Diarrhoea also proved to be seasonal, with the pre-monsoon months having double the risk compared to the rest of the year. When we later matched this with local data, it was also true for Nepali children. Although the exact reason for this seasonal increase is not known, it does coincide with the main housefly season in Nepal.

Flies lay their eggs in human stool, are attracted to food in the kitchens, so faecal bacteria on their feet contaminate the food. One of the biggest breakthroughs in Nepal is the program to eliminate stool from the open environment where it can attract flies. Dubbed Open Defecation-free Zones, the installation of water-trap toilets in these areas has greatly reduced the risk of diarrhoea to both tourists and locals.

Foreign travelers and expatriates are like Nepali children in one key respect: they are both equally susceptible to bugs that cause diarrhea. We studied expatriates who moved to Kathmandu and found out that they each had an average of 3.2 episodes of diarrhea per person in the first year. This turned out to be the exact same number of episodes that an average Nepali village child would have.

We were also able to show that long-term expatriates gradually developed immunity to the diarrhea bugs, just as Nepali children do. Over a period of 2-5 years, the risk of getting diarrhoea, and the severity of the illness, goes way down.  This is why diarrhoea is not a major problem among adult Nepalis.

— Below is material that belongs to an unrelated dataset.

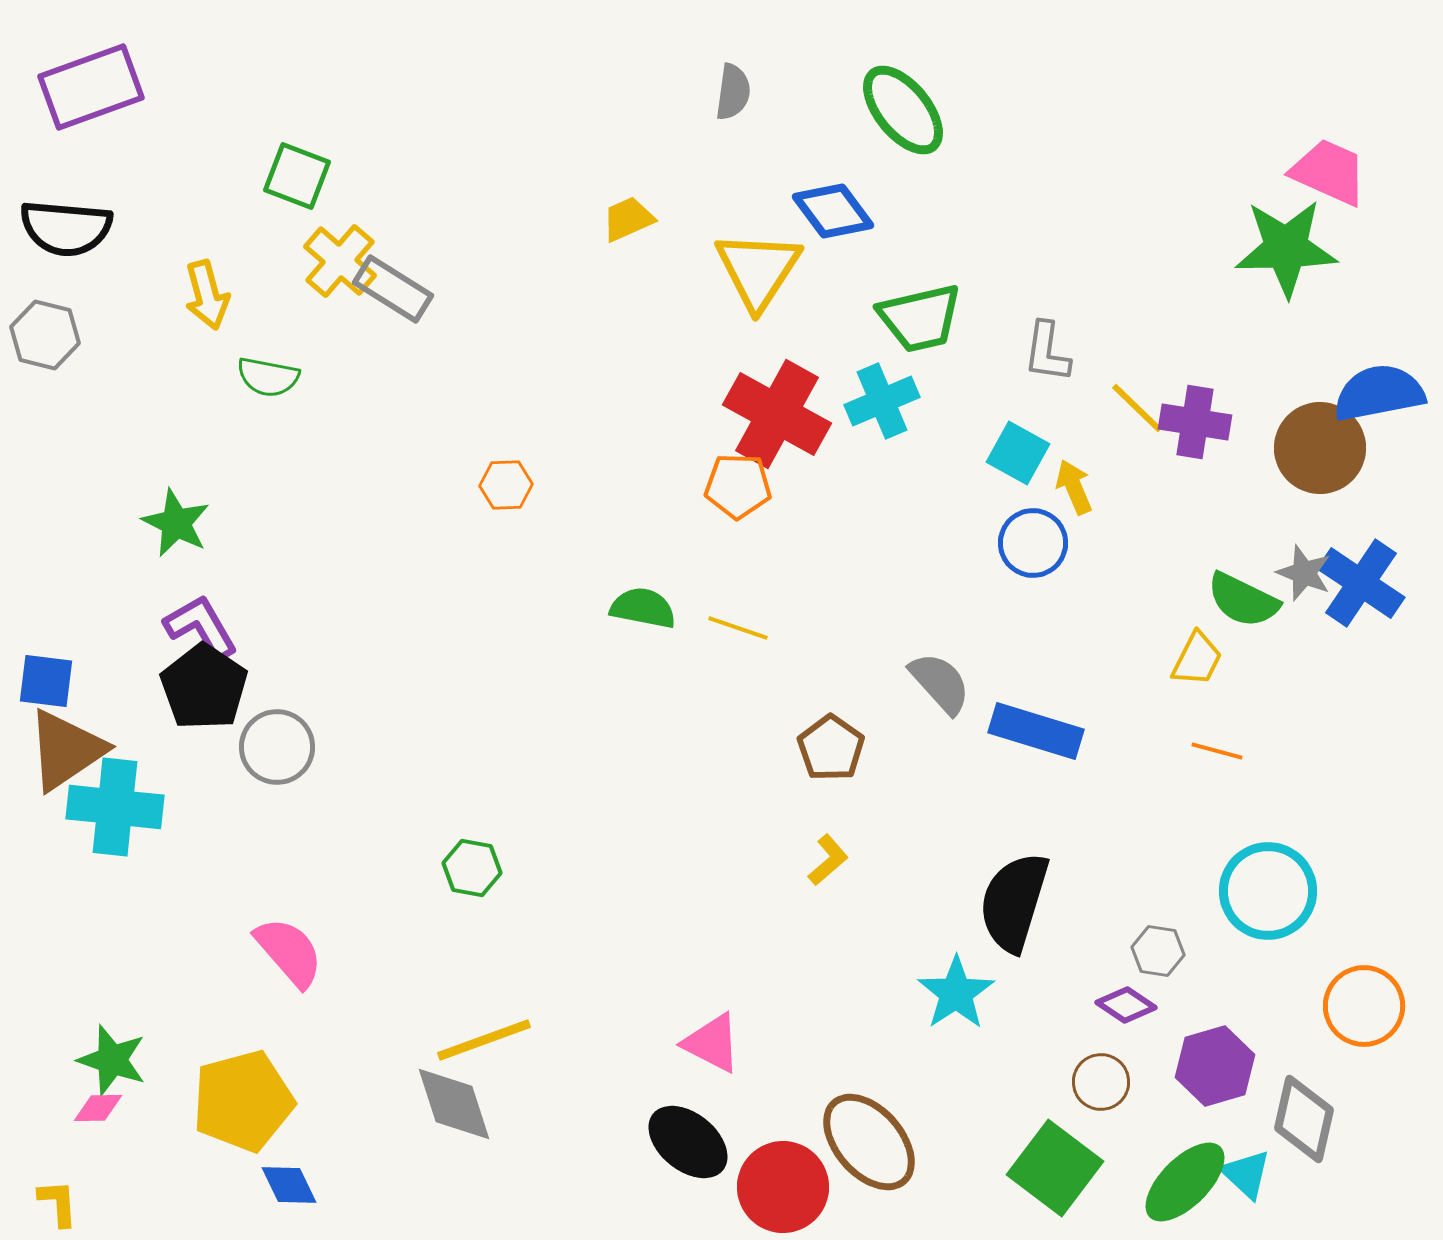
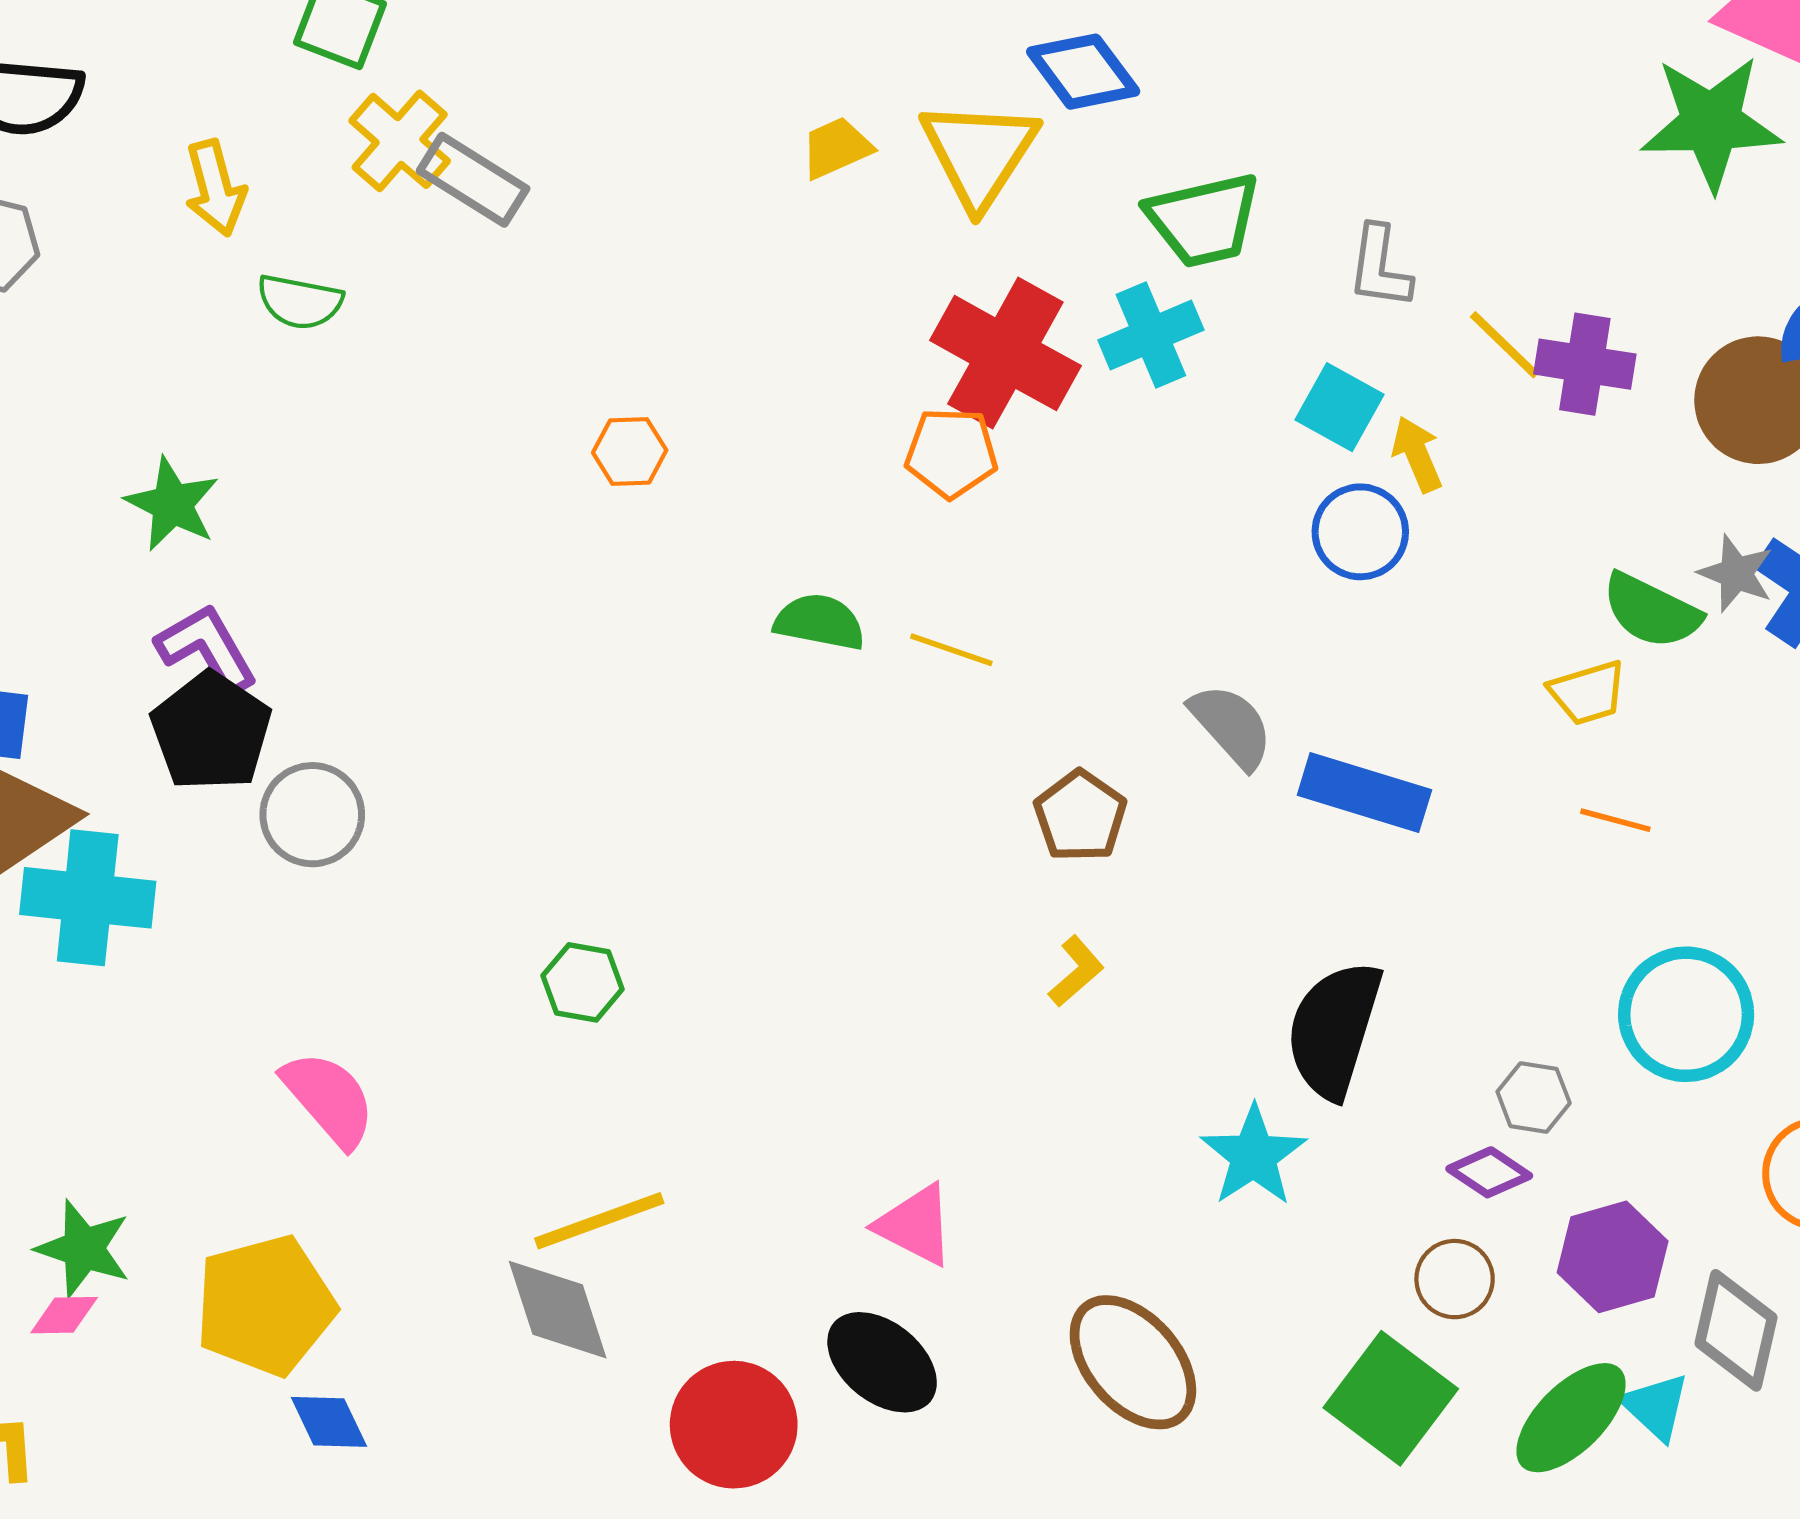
yellow trapezoid: (628, 219) -> (836, 148), moved
yellow trapezoid: (1197, 659) -> (1588, 693), turned 46
red circle: (783, 1187) -> (734, 1425), moved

Although antibiotics have greatly decreased the suffering of travelers and have helped support the tourist industry by giving visitors more confidence in traveling to Nepal, the wider availability and use of antibiotics by the general public in Nepal has resulted in more resistant bacteria. The antibiotics that treat diarrhoea have changed several times in the last 35 years.

The long-term solution to travelers’diarrhea is to improve the hygiene in the host country, which improves the health of both locals and foreigners. Restaurant hygiene has already improved a great deal, and there is far less stool in the open. Nepal pioneered the diagnosis and treatment of travelers’ diarrhoea in the world and has also demonstrated that decreasing the risk of diarrhoea among locals can also reduce the risk for foreigners.

We look forward to a time when the level of hygiene in Nepal is such that children can grow up without the constant risk of illness, and the concept of travelers’ diarrhoea no longer needs to be discussed with travelers.

David R Shlim MD is the former Medical Director of the CIWEC Clinic Travel Medicine Centre, and a past president of the International Society of Travel Medicine.